- **WORK TASK**
Turn the text of each entry below into a numbered list with one line per item, skipping blank lines. Leave out the images.

--- THE RECORDS ---

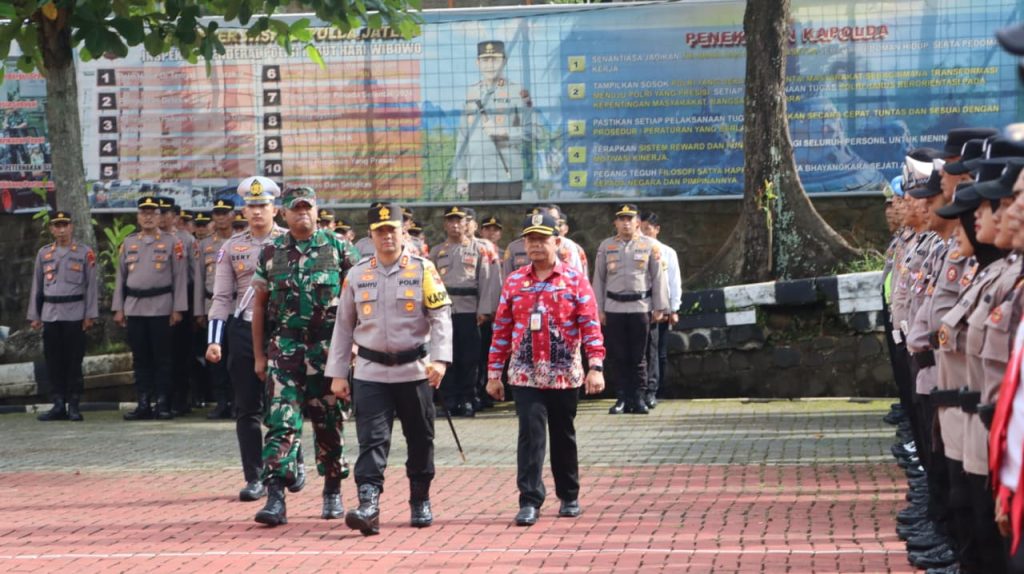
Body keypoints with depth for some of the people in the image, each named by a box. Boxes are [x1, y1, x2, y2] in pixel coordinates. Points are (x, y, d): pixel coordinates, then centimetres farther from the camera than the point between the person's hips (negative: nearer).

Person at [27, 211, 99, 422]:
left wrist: (90, 315, -6)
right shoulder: (44, 253, 11)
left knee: (74, 361, -1)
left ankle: (74, 406, 4)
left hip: (74, 314, -3)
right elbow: (37, 286, 13)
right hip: (50, 314, 3)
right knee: (53, 361, 3)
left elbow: (92, 285, 0)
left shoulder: (85, 253, 2)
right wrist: (34, 315, 9)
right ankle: (59, 405, 8)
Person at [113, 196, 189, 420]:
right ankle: (143, 404, 10)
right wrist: (118, 308, 8)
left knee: (162, 358, -2)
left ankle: (163, 404, 2)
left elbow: (180, 277, -2)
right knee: (140, 358, 5)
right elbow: (120, 277, 13)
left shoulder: (172, 242, 1)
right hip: (134, 308, 4)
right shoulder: (128, 243, 12)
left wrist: (178, 309, -7)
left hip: (161, 308, -3)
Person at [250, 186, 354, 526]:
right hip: (284, 349, 1)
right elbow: (259, 305, 10)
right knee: (281, 422, -9)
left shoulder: (337, 248, 2)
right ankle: (275, 498, -13)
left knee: (329, 424, 7)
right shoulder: (271, 253, 6)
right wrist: (259, 355, 8)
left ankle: (332, 492, 21)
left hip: (328, 349, 0)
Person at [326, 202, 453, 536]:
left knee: (420, 440, 9)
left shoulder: (423, 270, -1)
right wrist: (337, 374, 6)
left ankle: (420, 502, 25)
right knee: (371, 440, -9)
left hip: (414, 370, -1)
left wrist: (440, 359, -21)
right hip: (370, 372, 1)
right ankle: (368, 507, -17)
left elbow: (441, 316, -7)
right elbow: (344, 326, 10)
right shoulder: (357, 275, 6)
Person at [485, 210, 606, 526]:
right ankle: (529, 502, -9)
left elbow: (590, 325, -5)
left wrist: (596, 367, -14)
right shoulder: (514, 282, 4)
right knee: (530, 435, -10)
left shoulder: (575, 279, 0)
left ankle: (569, 497, 25)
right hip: (525, 375, 0)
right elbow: (502, 328, 7)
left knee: (563, 437, 11)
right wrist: (494, 373, 5)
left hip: (565, 375, 0)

---

- **RESULT**
1. Body keypoints with depth for some of the people in the image, each named by a box. Boxes are [x1, y1, x2, y2] in pixel coordinates. Points are (x, y, d): pixel coordinates, then centimetres farther from the camera than the point between the person's hips (negative: nearer).
2. Person at [27, 211, 99, 422]:
3. left wrist: (90, 315, -6)
4. right shoulder: (44, 253, 11)
5. left knee: (74, 361, -1)
6. left ankle: (74, 406, 4)
7. left hip: (74, 314, -3)
8. right elbow: (37, 286, 13)
9. right hip: (50, 314, 3)
10. right knee: (53, 361, 3)
11. left elbow: (92, 285, 0)
12. left shoulder: (85, 253, 2)
13. right wrist: (34, 315, 9)
14. right ankle: (59, 405, 8)
15. Person at [113, 196, 189, 420]:
16. right ankle: (143, 404, 10)
17. right wrist: (118, 308, 8)
18. left knee: (162, 358, -2)
19. left ankle: (163, 404, 2)
20. left elbow: (180, 277, -2)
21. right knee: (140, 358, 5)
22. right elbow: (120, 277, 13)
23. left shoulder: (172, 242, 1)
24. right hip: (134, 308, 4)
25. right shoulder: (128, 243, 12)
26. left wrist: (178, 309, -7)
27. left hip: (161, 308, -3)
28. Person at [250, 186, 354, 526]:
29. right hip: (284, 349, 1)
30. right elbow: (259, 305, 10)
31. right knee: (281, 422, -9)
32. left shoulder: (337, 248, 2)
33. right ankle: (275, 498, -13)
34. left knee: (329, 424, 7)
35. right shoulder: (271, 253, 6)
36. right wrist: (259, 355, 8)
37. left ankle: (332, 492, 21)
38. left hip: (328, 349, 0)
39. Person at [326, 202, 453, 536]:
40. left knee: (420, 440, 9)
41. left shoulder: (423, 270, -1)
42. right wrist: (337, 374, 6)
43. left ankle: (420, 502, 25)
44. right knee: (371, 440, -9)
45. left hip: (414, 370, -1)
46. left wrist: (440, 359, -21)
47. right hip: (370, 372, 1)
48. right ankle: (368, 507, -17)
49. left elbow: (441, 316, -7)
50. right elbow: (344, 326, 10)
51. right shoulder: (357, 275, 6)
52. Person at [485, 210, 606, 526]:
53. right ankle: (529, 502, -9)
54. left elbow: (590, 325, -5)
55. left wrist: (596, 367, -14)
56. right shoulder: (514, 282, 4)
57. right knee: (530, 435, -10)
58. left shoulder: (575, 279, 0)
59. left ankle: (569, 497, 25)
60. right hip: (525, 375, 0)
61. right elbow: (502, 328, 7)
62. left knee: (563, 437, 11)
63. right wrist: (494, 373, 5)
64. left hip: (565, 375, 0)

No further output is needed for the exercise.